Nombreux sont les sages qui font prendre conscience de la réalité de cette deuxième muraille invisible, qui souvent, comme, ou plus que l'autre, encercle le prisonnier. Pour Jacob Gordin (1896-1947) : "Il est des esclaves qui, lorsque vient l'année sabbatique, ne se rendent plus compte de ce qu'est l'esclavage, qui ont perdu le rêve de la libération, pire forme de l'esclavage". Citons également le rabbin Enokh : "L'exil véritable d'Israël en Egypte, c'est d'avoir appris à le supporter" (17). Pour le rabbin Simh'a Bounam (1765-1827) : "Le pire des exils ? Celui auquel on s'habitue, celui dans lequel on ne se sent plus étranger" (18). Relevant la proximité en hébreu des mots "souffrances" et "patience", il traduit le verset : " ...qui enfin vous sort de vos souffrances... " par "...qui enfin vous sort de votre patience, de votre torpeur…" Ajoutons encore la voix de Jean-Jacques Rousseau : " ...Je préfère une liberté dangereuse à un esclavage tranquille..."(19)

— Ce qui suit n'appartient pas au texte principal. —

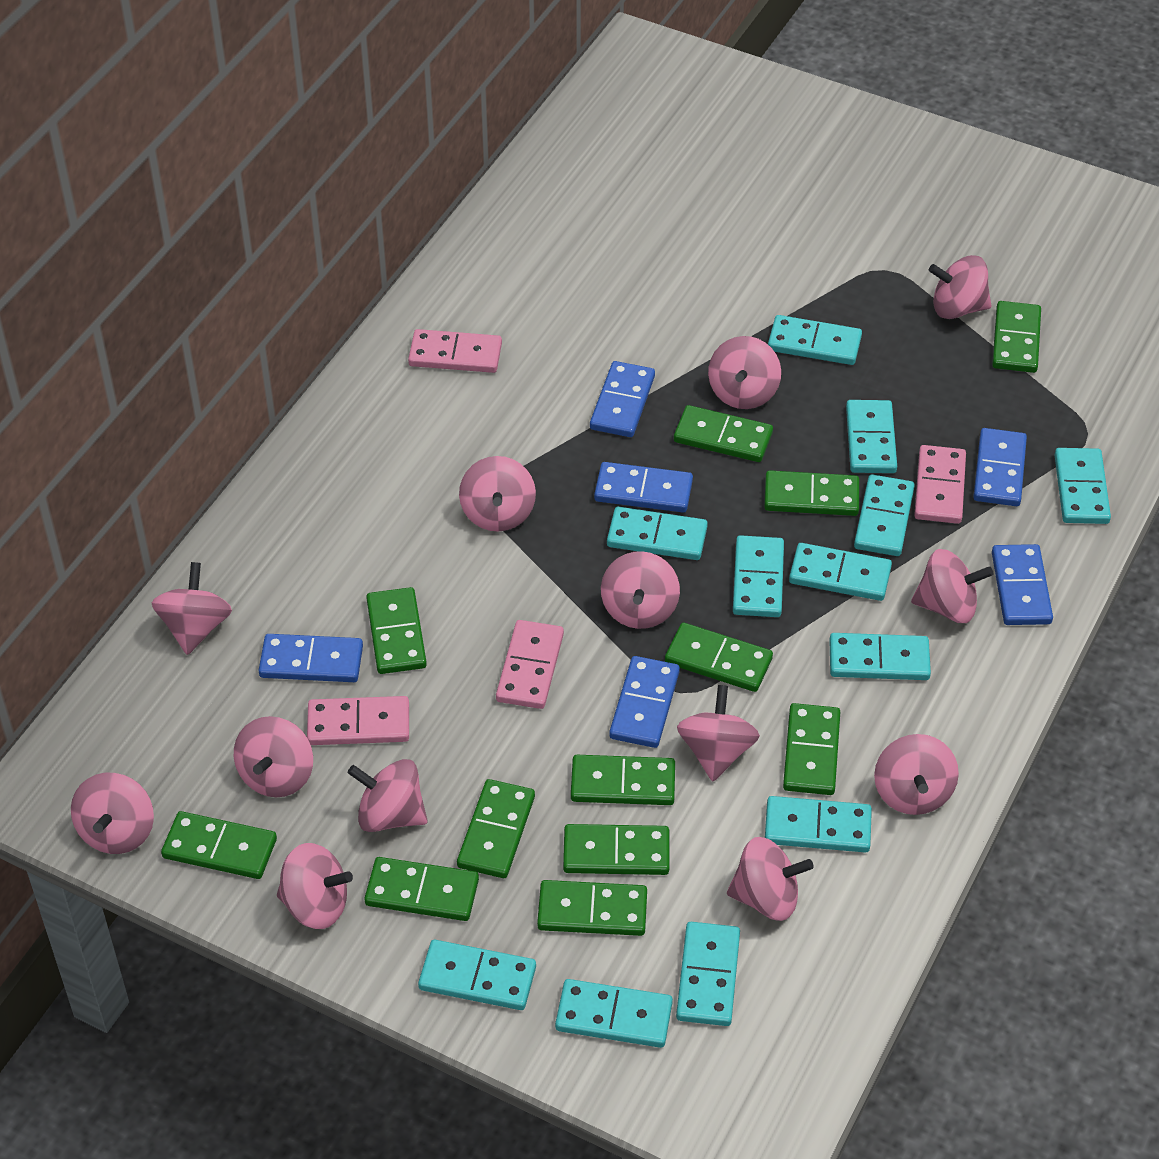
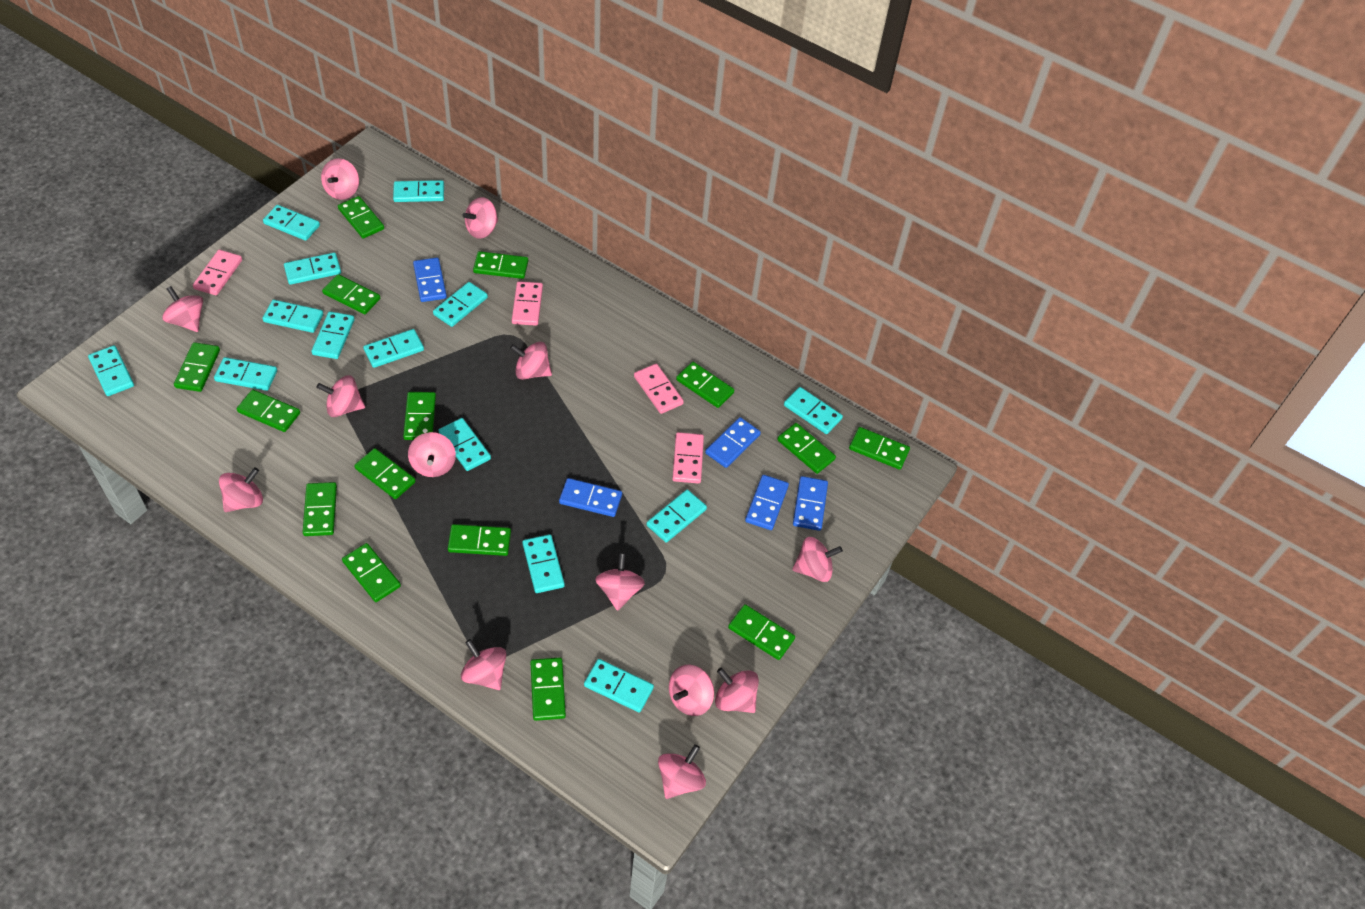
blue domino: [258,634,363,682] [590,361,655,437] [594,462,693,513] [609,656,680,748] [973,428,1027,506] [992,544,1053,625] = 6 -> [413,258,447,302] [559,478,622,517] [705,417,761,468] [745,475,789,530] [793,476,828,531] = 5
green domino: [161,811,277,879] [364,857,479,921] [366,587,427,674] [457,779,535,878] [537,880,647,936] [563,824,669,875] [571,755,675,805] [665,623,773,692] [674,405,773,462] [764,470,859,516] [783,703,840,795] [992,301,1041,373] = 12 -> [174,342,220,392] [237,390,300,432] [303,482,337,536] [322,274,380,314] [338,196,384,238] [342,543,401,602] [354,448,416,499] [403,392,436,440] [448,524,511,556] [473,251,528,279] [531,657,566,721] [676,362,734,408] [728,604,795,660] [777,423,836,474] [849,427,910,470] = 15
turquoise domino: [418,940,536,1010] [555,979,673,1048] [607,507,708,560] [676,922,740,1026] [733,535,784,617] [765,796,872,853] [768,315,862,365] [789,543,892,601] [829,633,931,680] [846,400,897,473] [854,474,915,556] [1055,448,1111,524] = 12 -> [88,345,134,396] [214,357,277,391] [263,205,320,241] [263,300,323,333] [284,252,341,285] [311,311,355,359] [363,329,424,368] [393,180,444,202] [433,282,488,327] [438,418,491,471] [522,534,565,593] [584,659,654,713] [647,489,707,542] [784,387,843,434] = 14

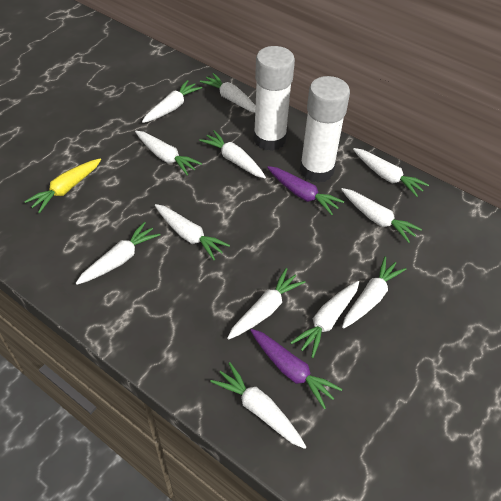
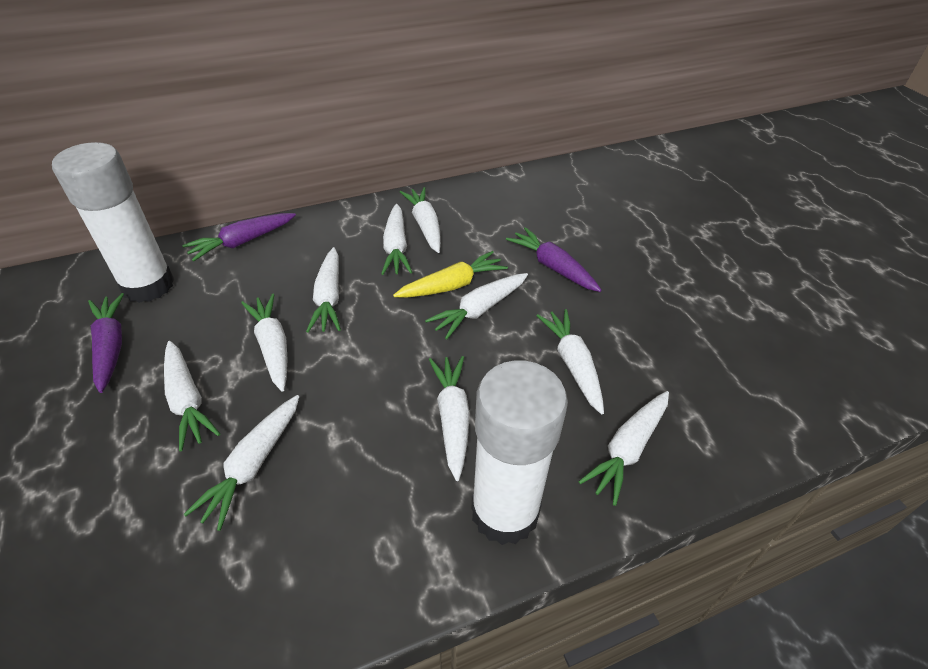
purple carrot: [250,329,342,409] [267,166,345,215] = 2 -> [88,293,124,393] [182,213,296,262] [506,227,602,292] = 3
white carrot: [76,222,160,285] [135,131,202,176] [142,80,202,123] [155,204,230,260] [199,130,266,178] [200,73,256,113] [210,362,306,449] [227,268,306,340] [290,281,359,358] [341,188,422,243] [342,256,406,329] [353,148,429,197] = 12 -> [164,341,220,452] [183,395,299,531] [241,294,288,392] [306,247,341,333] [381,204,412,275] [400,187,441,253] [425,273,528,340] [429,356,470,481] [536,309,604,414] [578,391,669,506] = 10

Conte h'assidique d'un rêve perdu...
Le fils d'un roi s'étant révolté contre l'autorité de son père, celui-ci l'exila dans les terres d'un souverain ami. A ce dernier il demanda qu'aucune faveur ne soit accordée à son fils et qu'une cabane dans la forêt soit sa nouvelle résidence. Le temps ayant passé, le courroux du père s'étant apaisé, il autorisa son fils à formuler un désir. Celui-ci se résuma à "de bonnes couvertures chaudes". Au lieu d'aspirer au retour dans son pays, d'aspirer à y retrouver son rang, il ne souhaitait qu'un peu moins d'inconfort. Il avait oublié qu'il était fils de roi. Ultime punition, il ne savait plus ce à quoi il devait aspirer.
Bâton mort ? Branche endormie ?...
Dans le jardin, deux piquets plantés en terre. L'hiver fini, avec le printemps vient le renouveau de la nature. L'un des piquets reste ce qu'il est, un simple bout de bois. Bientôt sur l'autre apparaissent des bourgeons, des feuilles : il n'était qu'endormi. A l'image de ce dernier, certains Juifs, ignorant ou ne prêtant plus attention à la composante juive qui les habitait, voient, suite à un "hasard" (une lecture, l'audition d'un chant traditionnel, le souvenir du père à la table du Séder), se réveiller en eux ce qui parfois a longtemps sommeillé.
Israël Zangwill (1864-1926) a décrit et Henri Heine (1797-1856) a lui vécu ce réveil essentiel, et souvent dramatique :
Chez Heine, il n'y a ni réflexion, ni récit, mais la tragédie de sa vie. Sinueux parcours d'un jeune homme qui, "pour réussir dans la société", paie par une conversion sans conviction, le prix de son entrée dans la "grande société" jusqu'au jour du douloureux réveil, celui de la reconquête de son "être intérieur".
Liberté véritable : libertés illusoires.
Etre libre n'est pas avoir la possibilité de répondre au désir ou au caprice de chaque instant, mais avoir la faculté de rassembler ses capacités vers ce qui guide toute une vie : un Projet.
Etre libéré n'est pas encore être libre.
Saint-Exupéry (1900-1944) constate, "Un homme sans entrave placé au milieu du désert, pouvant se diriger où bon lui semble, un tel homme, sans but, n'est pers libre mais perdu".
La sortie d'Égypte n'avait de sens que perçue comme première étape d'un projet moral - la rencontre du Sinaï - et national - l'entrée en Canaan. Pour A. Neher. "l'errance" du Peuple juif en exil, cette longue marche de deux mille ans a toujours été orientée -littéralement dirigée vers l'Orient- vers Jérusalem. Cet éloignement si longtemps prolongé, fut toujours vécu avec la certitude que cet exil ne pouvait s'achever que par un retour à Sion.
Vivre ? Avoir un projet.
A l'issue d'une carrière - à l'usine ; au bureau -, la retraite est trop souvent le temps du désœuvrement, d'un "temps à remplir" parfois même "à tuer" (23). En réalité, il doit être l'opportunité offerte, pour enrichir la vie de l'esprit trop souvent négligée pendant la période active; il devient alors le "Shabbat d'une vie".